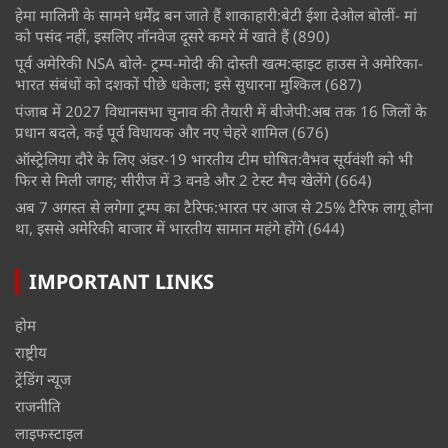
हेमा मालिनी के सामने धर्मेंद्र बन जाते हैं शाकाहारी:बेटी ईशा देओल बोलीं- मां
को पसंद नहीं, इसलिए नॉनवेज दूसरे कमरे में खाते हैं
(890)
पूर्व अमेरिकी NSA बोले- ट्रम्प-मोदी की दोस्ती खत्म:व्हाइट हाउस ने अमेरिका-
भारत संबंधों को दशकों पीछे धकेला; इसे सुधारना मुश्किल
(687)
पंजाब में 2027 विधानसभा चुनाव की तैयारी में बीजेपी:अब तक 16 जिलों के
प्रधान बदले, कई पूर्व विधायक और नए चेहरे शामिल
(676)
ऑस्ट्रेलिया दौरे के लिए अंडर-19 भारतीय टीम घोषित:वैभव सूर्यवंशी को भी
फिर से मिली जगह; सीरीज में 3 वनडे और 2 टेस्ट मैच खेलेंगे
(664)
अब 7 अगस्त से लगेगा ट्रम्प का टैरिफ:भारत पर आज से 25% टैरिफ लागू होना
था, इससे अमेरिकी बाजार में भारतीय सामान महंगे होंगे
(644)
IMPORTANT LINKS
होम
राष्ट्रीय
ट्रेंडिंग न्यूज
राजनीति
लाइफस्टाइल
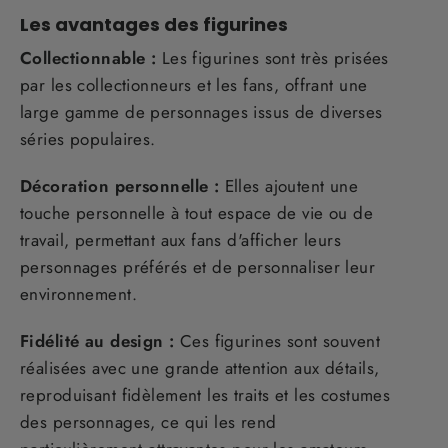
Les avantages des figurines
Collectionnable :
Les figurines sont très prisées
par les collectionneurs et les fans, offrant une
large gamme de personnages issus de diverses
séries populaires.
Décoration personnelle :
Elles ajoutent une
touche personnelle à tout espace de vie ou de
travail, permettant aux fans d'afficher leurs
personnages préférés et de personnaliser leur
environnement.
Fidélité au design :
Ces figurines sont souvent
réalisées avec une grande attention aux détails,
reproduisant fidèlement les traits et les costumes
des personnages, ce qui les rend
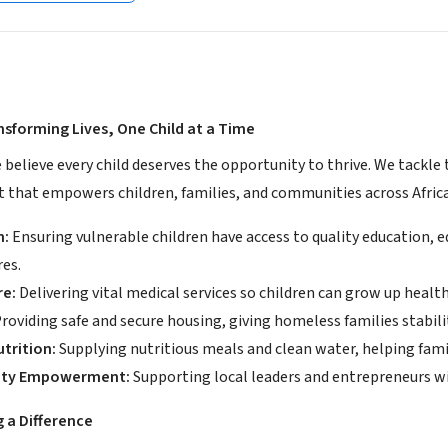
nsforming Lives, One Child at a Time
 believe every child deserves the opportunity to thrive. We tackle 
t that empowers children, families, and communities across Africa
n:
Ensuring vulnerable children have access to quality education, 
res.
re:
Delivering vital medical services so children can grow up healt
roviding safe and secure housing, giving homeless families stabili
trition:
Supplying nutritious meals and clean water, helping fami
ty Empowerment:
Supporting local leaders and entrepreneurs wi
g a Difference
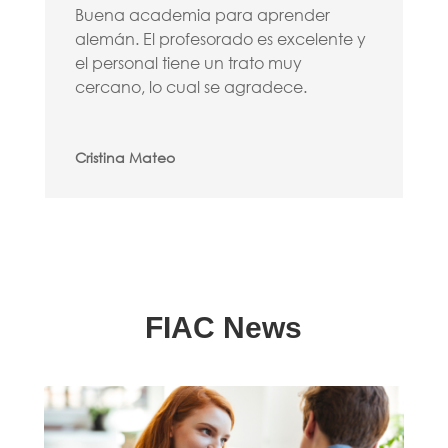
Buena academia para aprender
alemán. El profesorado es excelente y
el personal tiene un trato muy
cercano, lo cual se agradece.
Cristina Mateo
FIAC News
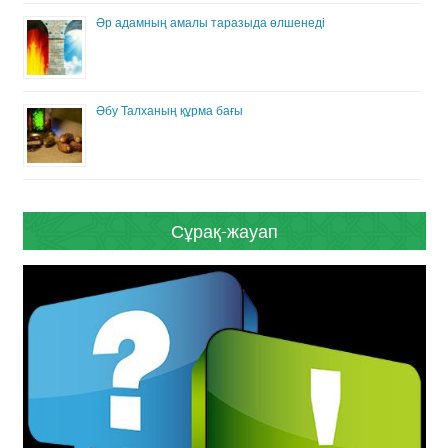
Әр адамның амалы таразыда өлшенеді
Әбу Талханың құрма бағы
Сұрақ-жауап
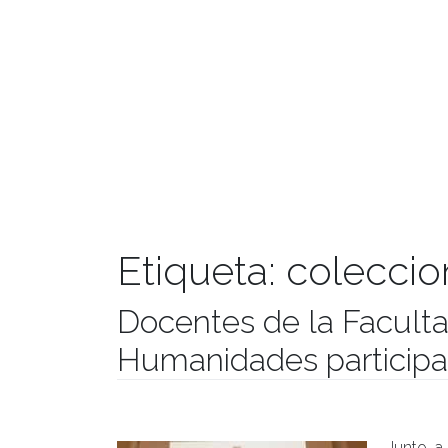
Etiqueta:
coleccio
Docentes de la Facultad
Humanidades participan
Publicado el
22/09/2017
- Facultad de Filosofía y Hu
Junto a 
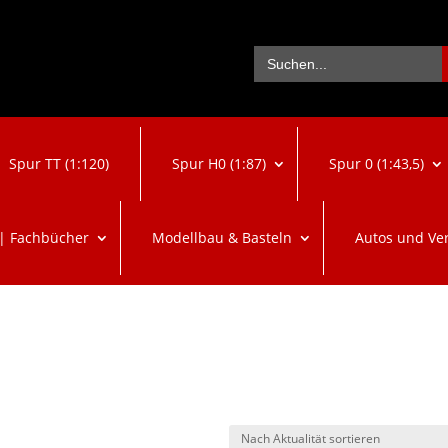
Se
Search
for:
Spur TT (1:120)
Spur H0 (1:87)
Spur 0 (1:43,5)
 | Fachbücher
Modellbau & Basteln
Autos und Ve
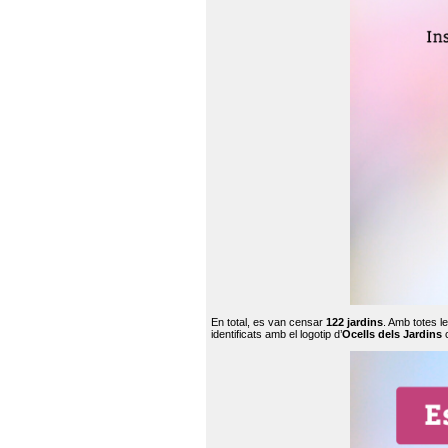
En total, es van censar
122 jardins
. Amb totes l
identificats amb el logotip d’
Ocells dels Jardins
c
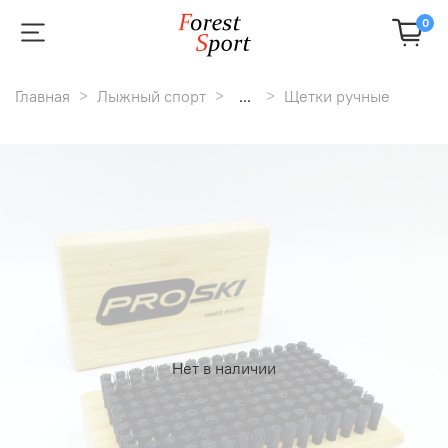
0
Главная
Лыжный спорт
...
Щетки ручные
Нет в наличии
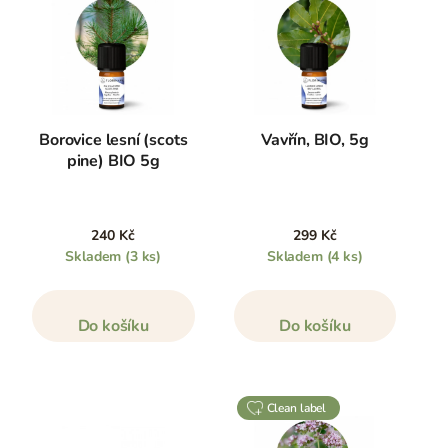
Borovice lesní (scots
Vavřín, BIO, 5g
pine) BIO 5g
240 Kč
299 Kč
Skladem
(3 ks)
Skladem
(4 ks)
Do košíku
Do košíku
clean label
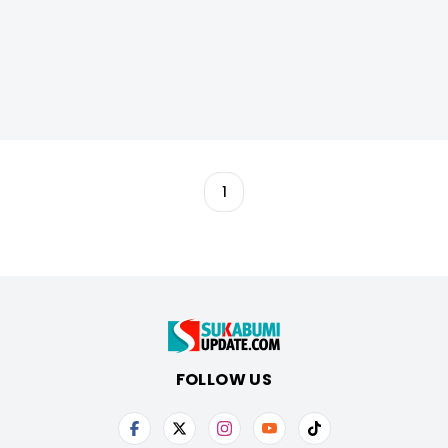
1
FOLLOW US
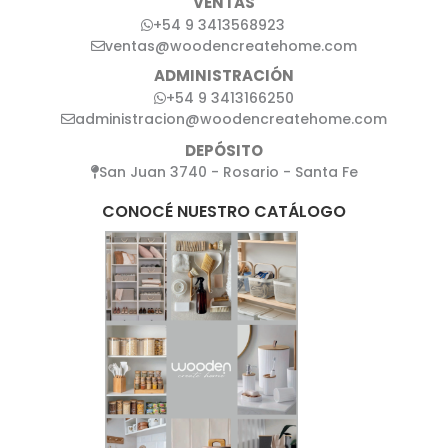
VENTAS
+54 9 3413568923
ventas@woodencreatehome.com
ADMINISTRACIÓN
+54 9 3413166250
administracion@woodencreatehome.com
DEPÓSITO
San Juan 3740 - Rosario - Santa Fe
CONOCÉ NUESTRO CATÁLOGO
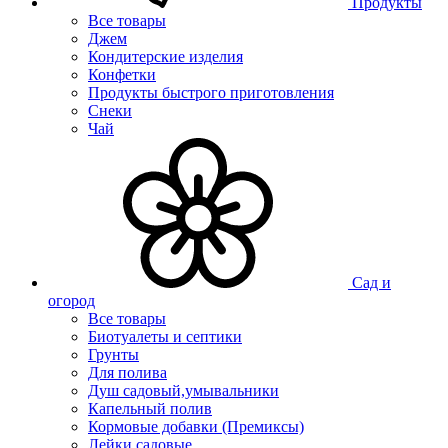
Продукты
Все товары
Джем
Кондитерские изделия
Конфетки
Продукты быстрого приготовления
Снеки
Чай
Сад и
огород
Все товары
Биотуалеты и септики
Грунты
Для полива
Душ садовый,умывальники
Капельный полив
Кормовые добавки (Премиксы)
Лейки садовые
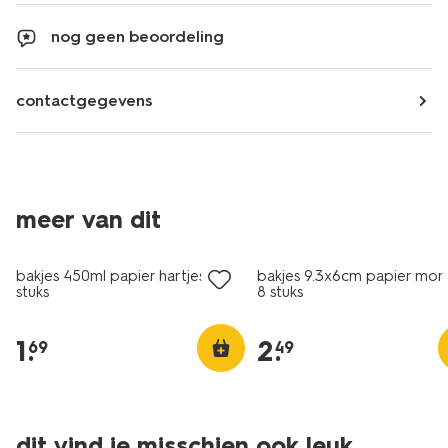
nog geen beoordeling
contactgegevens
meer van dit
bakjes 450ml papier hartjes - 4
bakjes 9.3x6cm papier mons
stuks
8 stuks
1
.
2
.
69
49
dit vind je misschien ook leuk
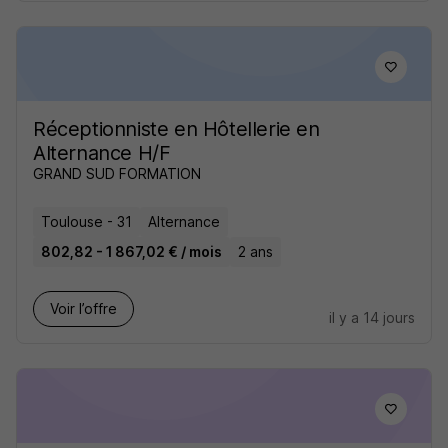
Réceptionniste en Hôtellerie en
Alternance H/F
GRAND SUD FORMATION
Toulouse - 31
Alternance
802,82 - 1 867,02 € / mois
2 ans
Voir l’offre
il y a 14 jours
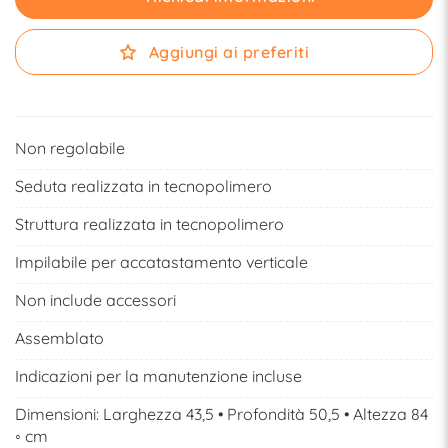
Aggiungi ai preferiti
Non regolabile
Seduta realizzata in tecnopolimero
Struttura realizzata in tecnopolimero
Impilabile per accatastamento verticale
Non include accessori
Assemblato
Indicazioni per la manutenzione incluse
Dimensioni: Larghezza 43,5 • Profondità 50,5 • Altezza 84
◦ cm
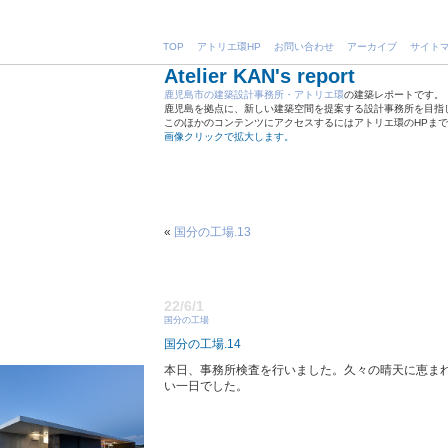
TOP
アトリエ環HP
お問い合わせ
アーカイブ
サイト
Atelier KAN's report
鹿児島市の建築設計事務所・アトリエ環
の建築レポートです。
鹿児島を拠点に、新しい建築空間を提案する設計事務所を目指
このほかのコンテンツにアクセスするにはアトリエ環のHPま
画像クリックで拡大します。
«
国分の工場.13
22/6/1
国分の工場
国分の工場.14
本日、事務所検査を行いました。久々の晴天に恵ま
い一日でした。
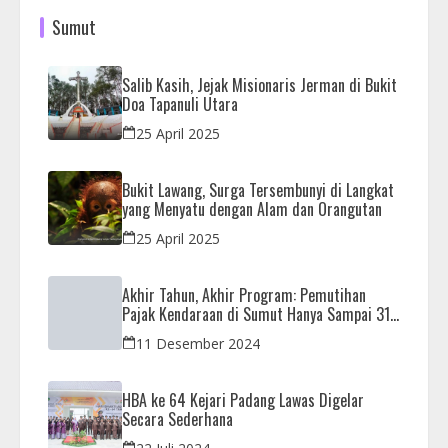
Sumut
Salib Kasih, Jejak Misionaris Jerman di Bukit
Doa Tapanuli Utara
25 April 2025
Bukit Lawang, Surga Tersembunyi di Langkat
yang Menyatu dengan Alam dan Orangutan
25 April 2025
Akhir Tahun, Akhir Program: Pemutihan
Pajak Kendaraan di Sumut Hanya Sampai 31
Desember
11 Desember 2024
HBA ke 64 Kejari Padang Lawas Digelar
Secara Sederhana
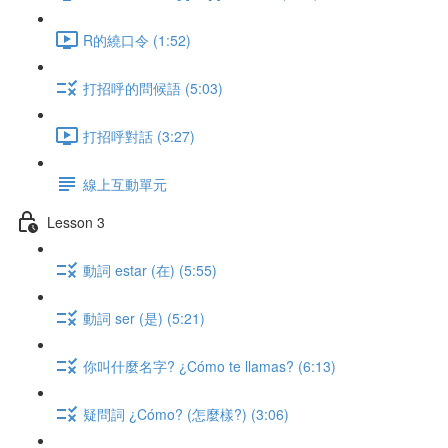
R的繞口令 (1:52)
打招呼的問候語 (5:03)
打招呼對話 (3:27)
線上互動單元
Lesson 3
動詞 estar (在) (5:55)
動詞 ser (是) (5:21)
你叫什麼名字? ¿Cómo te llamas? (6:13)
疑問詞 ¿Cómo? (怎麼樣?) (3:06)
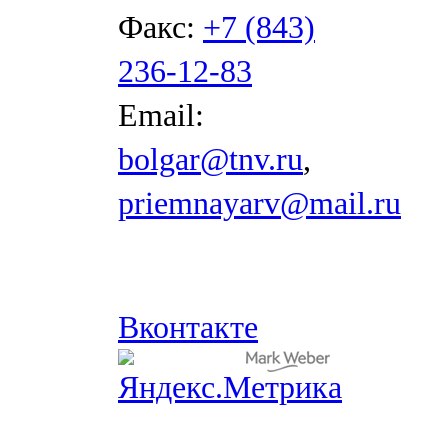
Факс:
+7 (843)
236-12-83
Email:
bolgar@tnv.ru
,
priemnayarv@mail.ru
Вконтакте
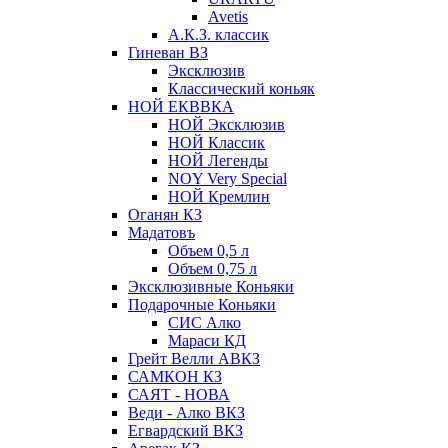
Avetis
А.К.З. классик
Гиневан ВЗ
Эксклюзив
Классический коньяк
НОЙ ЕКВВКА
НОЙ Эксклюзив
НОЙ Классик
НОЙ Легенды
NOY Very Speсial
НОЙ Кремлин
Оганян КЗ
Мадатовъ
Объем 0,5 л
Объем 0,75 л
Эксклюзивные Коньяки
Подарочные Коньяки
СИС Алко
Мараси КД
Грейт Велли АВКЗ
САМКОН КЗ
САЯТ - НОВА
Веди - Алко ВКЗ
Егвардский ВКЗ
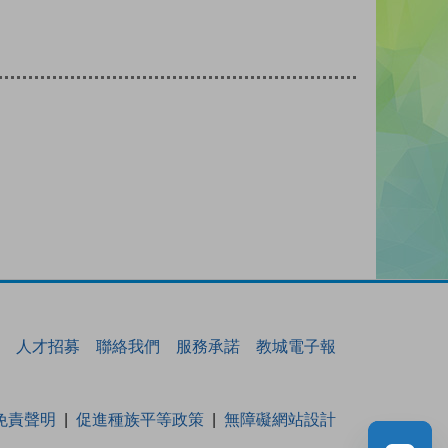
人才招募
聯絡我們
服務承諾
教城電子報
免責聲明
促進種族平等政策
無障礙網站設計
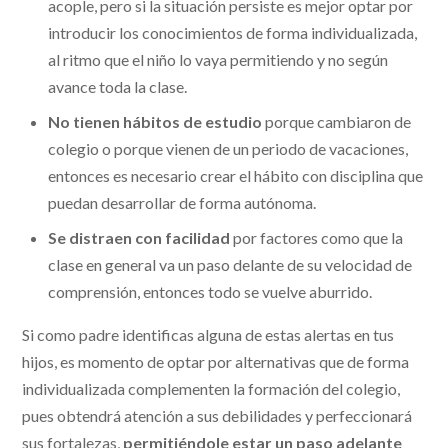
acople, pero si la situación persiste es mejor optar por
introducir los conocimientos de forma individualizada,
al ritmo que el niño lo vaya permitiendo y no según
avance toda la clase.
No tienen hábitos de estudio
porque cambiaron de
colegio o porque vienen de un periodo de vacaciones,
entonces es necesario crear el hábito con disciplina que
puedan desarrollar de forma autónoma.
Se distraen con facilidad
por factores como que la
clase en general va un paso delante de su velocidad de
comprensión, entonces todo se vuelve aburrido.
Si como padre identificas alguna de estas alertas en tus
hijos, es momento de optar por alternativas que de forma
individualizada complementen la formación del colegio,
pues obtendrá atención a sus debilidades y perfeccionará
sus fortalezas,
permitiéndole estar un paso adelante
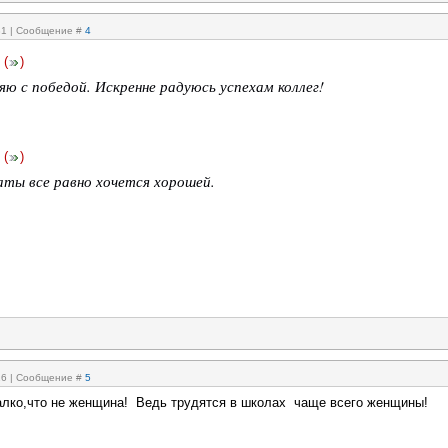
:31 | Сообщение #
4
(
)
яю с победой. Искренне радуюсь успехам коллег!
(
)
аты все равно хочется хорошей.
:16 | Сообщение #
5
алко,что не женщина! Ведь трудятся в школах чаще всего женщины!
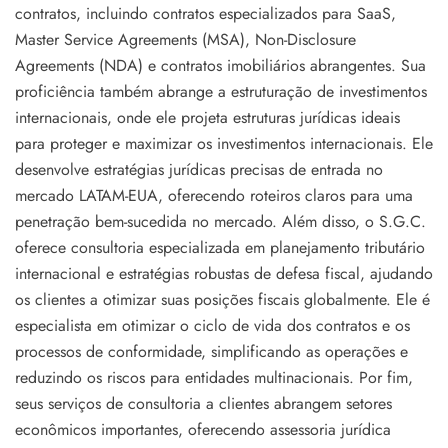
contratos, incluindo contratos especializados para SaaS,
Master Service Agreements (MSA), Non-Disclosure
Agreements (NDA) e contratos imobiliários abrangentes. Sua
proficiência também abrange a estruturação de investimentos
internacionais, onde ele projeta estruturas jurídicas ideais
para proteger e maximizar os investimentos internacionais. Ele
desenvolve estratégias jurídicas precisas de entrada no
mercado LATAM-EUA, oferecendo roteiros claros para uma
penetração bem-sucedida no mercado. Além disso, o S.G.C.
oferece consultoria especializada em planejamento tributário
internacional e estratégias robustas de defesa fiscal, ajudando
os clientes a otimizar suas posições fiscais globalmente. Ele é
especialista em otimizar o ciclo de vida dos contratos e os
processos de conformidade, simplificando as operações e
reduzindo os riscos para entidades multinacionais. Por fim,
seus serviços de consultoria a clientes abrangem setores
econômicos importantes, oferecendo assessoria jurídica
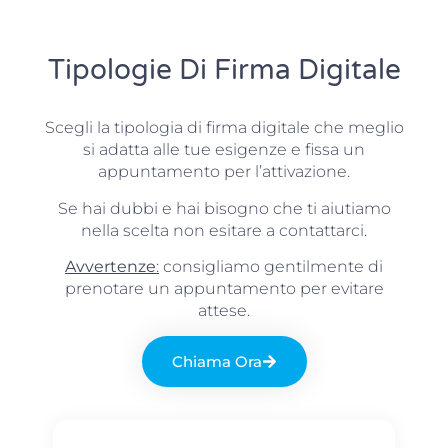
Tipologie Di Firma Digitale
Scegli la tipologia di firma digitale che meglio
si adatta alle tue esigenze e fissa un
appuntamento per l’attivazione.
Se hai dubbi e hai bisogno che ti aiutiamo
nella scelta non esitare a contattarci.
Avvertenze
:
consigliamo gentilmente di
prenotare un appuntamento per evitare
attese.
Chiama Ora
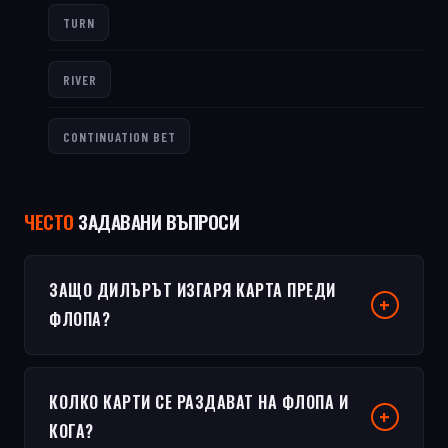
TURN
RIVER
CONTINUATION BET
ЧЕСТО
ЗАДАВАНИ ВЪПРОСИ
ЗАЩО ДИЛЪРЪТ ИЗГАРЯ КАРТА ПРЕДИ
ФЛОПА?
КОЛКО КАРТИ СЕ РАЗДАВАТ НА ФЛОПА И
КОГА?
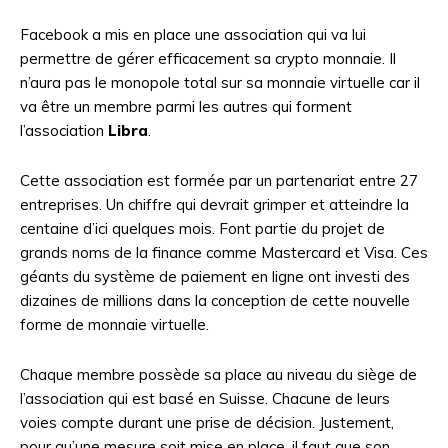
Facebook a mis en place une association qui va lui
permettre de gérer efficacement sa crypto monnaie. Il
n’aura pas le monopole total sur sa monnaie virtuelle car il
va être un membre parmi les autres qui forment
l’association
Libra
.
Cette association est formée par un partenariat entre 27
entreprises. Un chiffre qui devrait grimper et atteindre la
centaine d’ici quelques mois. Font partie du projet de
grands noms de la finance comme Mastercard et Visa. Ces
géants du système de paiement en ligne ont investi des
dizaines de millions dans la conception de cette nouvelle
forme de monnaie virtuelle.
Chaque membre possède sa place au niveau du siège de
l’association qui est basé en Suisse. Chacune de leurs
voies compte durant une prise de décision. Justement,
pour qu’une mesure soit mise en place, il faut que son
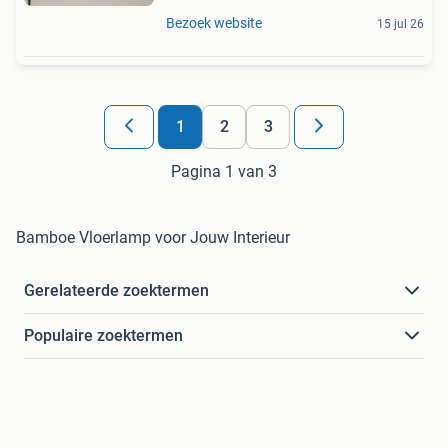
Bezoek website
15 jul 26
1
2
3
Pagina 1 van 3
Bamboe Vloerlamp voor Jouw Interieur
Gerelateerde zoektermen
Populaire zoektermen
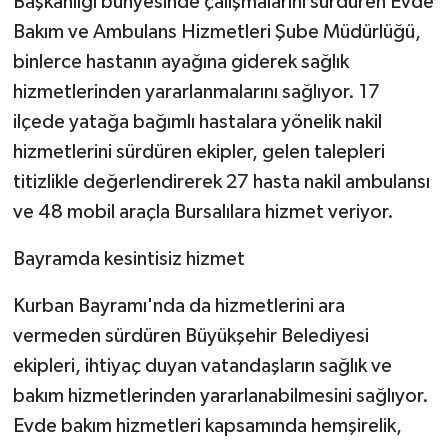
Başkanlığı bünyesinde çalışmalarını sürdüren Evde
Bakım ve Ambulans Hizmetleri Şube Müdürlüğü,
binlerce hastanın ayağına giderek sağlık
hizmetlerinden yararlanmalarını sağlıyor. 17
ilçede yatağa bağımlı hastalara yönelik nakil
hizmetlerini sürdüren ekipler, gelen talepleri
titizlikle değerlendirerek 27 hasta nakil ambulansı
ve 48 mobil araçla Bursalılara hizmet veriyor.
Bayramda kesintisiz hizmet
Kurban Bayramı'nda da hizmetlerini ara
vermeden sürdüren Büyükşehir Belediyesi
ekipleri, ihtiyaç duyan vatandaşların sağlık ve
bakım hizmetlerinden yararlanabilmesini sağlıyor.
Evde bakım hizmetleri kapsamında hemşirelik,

☆ ☆ ☆ ☆ ☆ ☆ ☆

● **Problem details**: From the records above, output only the lines starting at the one containing "CONOCÉ NUESTRO CATÁLOGO" and ending at the one containing "НОЙ Эксклюзив", word for word. Pictures stay out.

● **Written response**:
CONOCÉ NUESTRO CATÁLOGO
Продукты
Все товары
Джем
Кондитерские изделия
Конфетки
Продукты быстрого приготовления
Снеки
Чай
Сад и
огород
Все товары
Биотуалеты и септики
Грунты
Для полива
Душ садовый,умывальники
Капельный полив
Кормовые добавки (Премиксы)
Лейки садовые
nog geen beoordeling
contactgegevens
meer van dit
bakjes 450ml papier hartjes - 4
bakjes 9.3x6cm papier mons
stuks
8 stuks
1
.
2
.
69
49
dit vind je misschien ook leuk
Réceptionniste en Hôtellerie en
Alternance H/F
GRAND SUD FORMATION
Toulouse - 31
Alternance
802,82 - 1 867,02 € / mois
2 ans
Voir l’offre
il y a 14 jours
Aggiungi ai preferiti
Non regolabile
Seduta realizzata in tecnopolimero
Struttura realizzata in tecnopolimero
Impilabile per accatastamento verticale
Non include accessori
Assemblato
Indicazioni per la manutenzione incluse
Dimensioni: Larghezza 43,5 • Profondità 50,5 • Altezza 84
◦ cm
TOP
アトリエ環HP
お問い合わせ
アーカイブ
サイト
Atelier KAN's report
鹿児島市の建築設計事務所・アトリエ環
の建築レポートです。
鹿児島を拠点に、新しい建築空間を提案する設計事務所を目指
このほかのコンテンツにアクセスするにはアトリエ環のHPま
画像クリックで拡大します。
«
国分の工場.13
22/6/1
国分の工場
国分の工場.14
本日、事務所検査を行いました。久々の晴天に恵ま
い一日でした。
Sumut
Salib Kasih, Jejak Misionaris Jerman di Bukit
Doa Tapanuli Utara
25 April 2025
Bukit Lawang, Surga Tersembunyi di Langkat
yang Menyatu dengan Alam dan Orangutan
25 April 2025
Akhir Tahun, Akhir Program: Pemutihan
Pajak Kendaraan di Sumut Hanya Sampai 31
Desember
11 Desember 2024
HBA ke 64 Kejari Padang Lawas Digelar
Secara Sederhana
R的繞口令 (1:52)
打招呼的問候語 (5:03)
打招呼對話 (3:27)
線上互動單元
Lesson 3
動詞 estar (在) (5:55)
動詞 ser (是) (5:21)
你叫什麼名字? ¿Cómo te llamas? (6:13)
疑問詞 ¿Cómo? (怎麼樣?) (3:06)
Факс:
+7 (843)
236-12-83
Email:
bolgar@tnv.ru
,
priemnayarv@mail.ru
Вконтакте
Avetis
А.К.З. классик
Гиневан ВЗ
Эксклюзив
Классический коньяк
НОЙ ЕКВВКА
НОЙ Эксклюзив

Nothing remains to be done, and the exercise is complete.